BEGIN RECORDED DATA

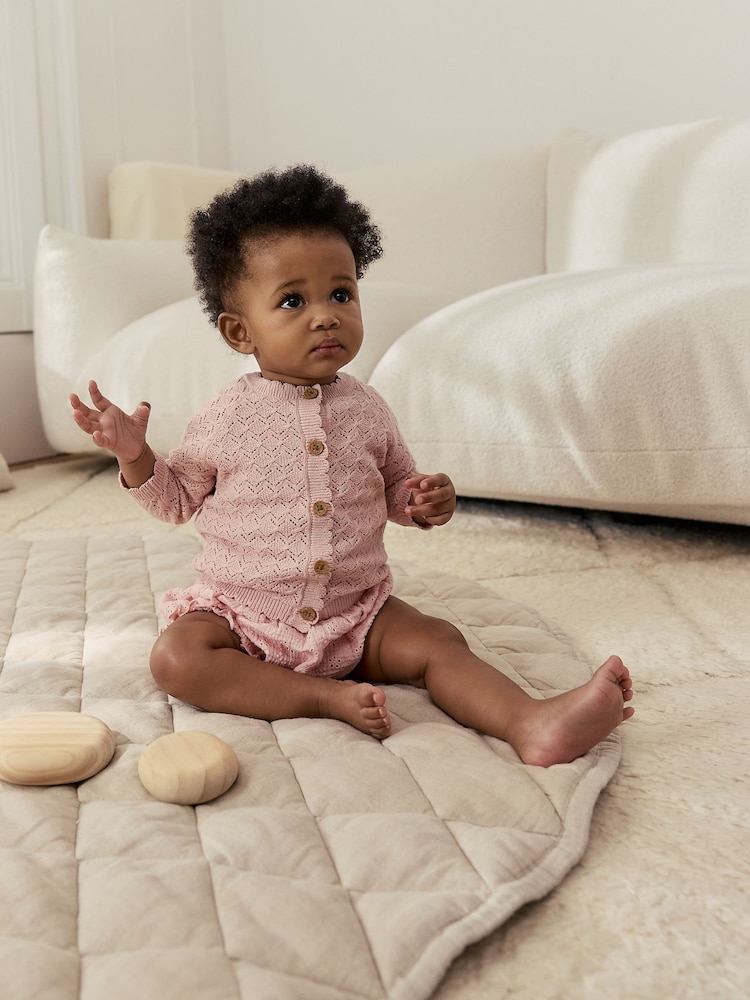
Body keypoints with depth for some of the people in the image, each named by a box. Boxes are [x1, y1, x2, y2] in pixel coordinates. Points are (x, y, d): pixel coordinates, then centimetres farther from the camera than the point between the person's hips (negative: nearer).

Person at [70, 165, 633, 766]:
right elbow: (179, 499, 6)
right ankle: (328, 698, -28)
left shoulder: (367, 411, -1)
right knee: (176, 658, -26)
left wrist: (425, 503, -9)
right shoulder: (224, 421, -7)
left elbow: (394, 487, 13)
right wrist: (135, 457, -12)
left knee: (437, 643, -19)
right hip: (246, 614, -1)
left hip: (356, 612, 2)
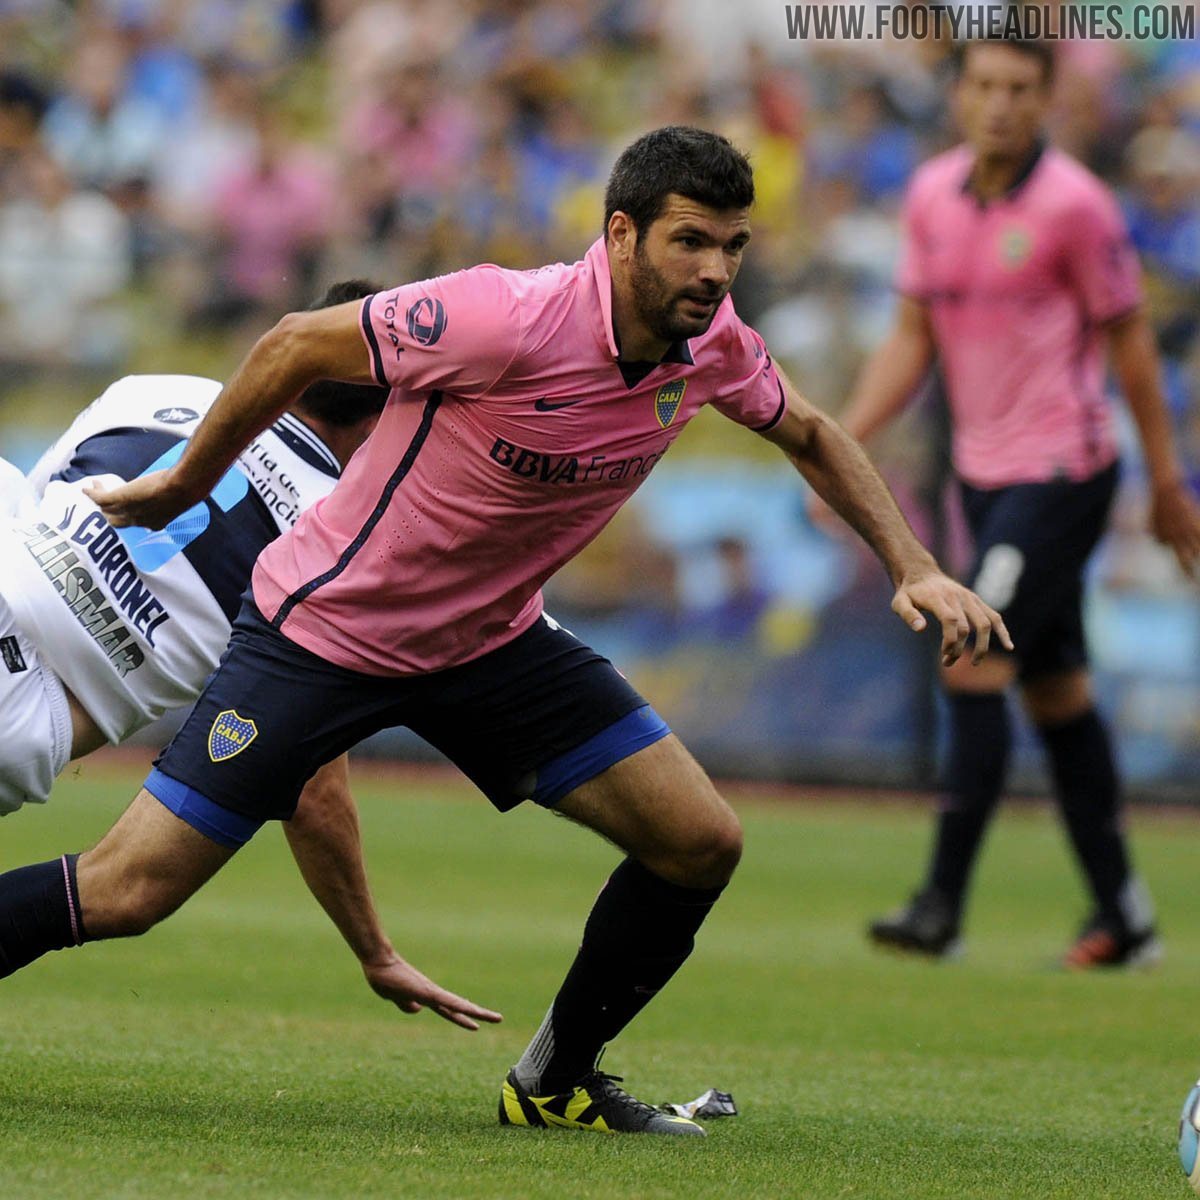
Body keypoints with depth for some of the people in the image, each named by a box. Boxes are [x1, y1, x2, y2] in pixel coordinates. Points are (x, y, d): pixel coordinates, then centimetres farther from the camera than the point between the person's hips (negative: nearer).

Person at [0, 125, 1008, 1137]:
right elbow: (297, 345, -17)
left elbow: (810, 435, 14)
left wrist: (913, 568, 4)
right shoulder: (507, 322, -30)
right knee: (122, 895, -14)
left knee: (701, 842, -3)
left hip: (494, 638, 6)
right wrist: (184, 485, -5)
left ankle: (556, 1083, 15)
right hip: (324, 627, -6)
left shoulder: (712, 348, -9)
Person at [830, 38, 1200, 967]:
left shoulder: (1073, 204, -13)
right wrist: (843, 437, -3)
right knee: (1056, 688, 10)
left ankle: (943, 906, -14)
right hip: (985, 472, 7)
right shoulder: (933, 194, 6)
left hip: (1061, 471, -7)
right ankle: (1124, 915, 18)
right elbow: (912, 341, 10)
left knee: (974, 665, -15)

END RECORDED DATA

WHAT THE TASK REQUIRES
Restate the entries verbatim, without pictures.

SOLUTION
Body keypoints with depth for some of the people in the image, each named by a box. Boxes are [x1, y1, x2, y2] in pixel coordinates. Points are (x, y, d): pixel coordinates, then centimetres farther from the camera than the point between the person's hips (negative: nearer).

Person at [70, 165, 633, 766]:
right elbow: (179, 499, 6)
right ankle: (328, 698, -28)
left shoulder: (367, 411, -1)
right knee: (176, 658, -26)
left wrist: (425, 503, -9)
right shoulder: (224, 421, -7)
left elbow: (394, 487, 13)
right wrist: (135, 457, -12)
left knee: (437, 643, -19)
right hip: (246, 614, -1)
left hip: (356, 612, 2)
Body keypoints with depth for some of the people in the image, each named by a box. Boxes are [x1, y1, x2, y2] in pixel coordinates. Points are (x, y, d): pixel coordinates, then centimetres farther from the camera than the point between the person's hips (negative: nearer).

Person at [0, 125, 1008, 1137]:
right elbow: (297, 345, -17)
left elbow: (810, 435, 14)
left wrist: (913, 568, 4)
right shoulder: (507, 322, -30)
right knee: (122, 895, -14)
left knee: (701, 842, -3)
left hip: (494, 638, 6)
right wrist: (184, 485, -5)
left ankle: (556, 1083, 15)
right hip: (324, 627, -6)
left shoulder: (712, 348, -9)
Person at [830, 38, 1200, 967]:
left shoulder: (1073, 204, -13)
right wrist: (843, 437, -3)
right knee: (1056, 688, 10)
left ankle: (943, 906, -14)
right hip: (985, 472, 7)
right shoulder: (933, 194, 6)
left hip: (1061, 471, -7)
right ankle: (1124, 915, 18)
right elbow: (912, 341, 10)
left knee: (974, 665, -15)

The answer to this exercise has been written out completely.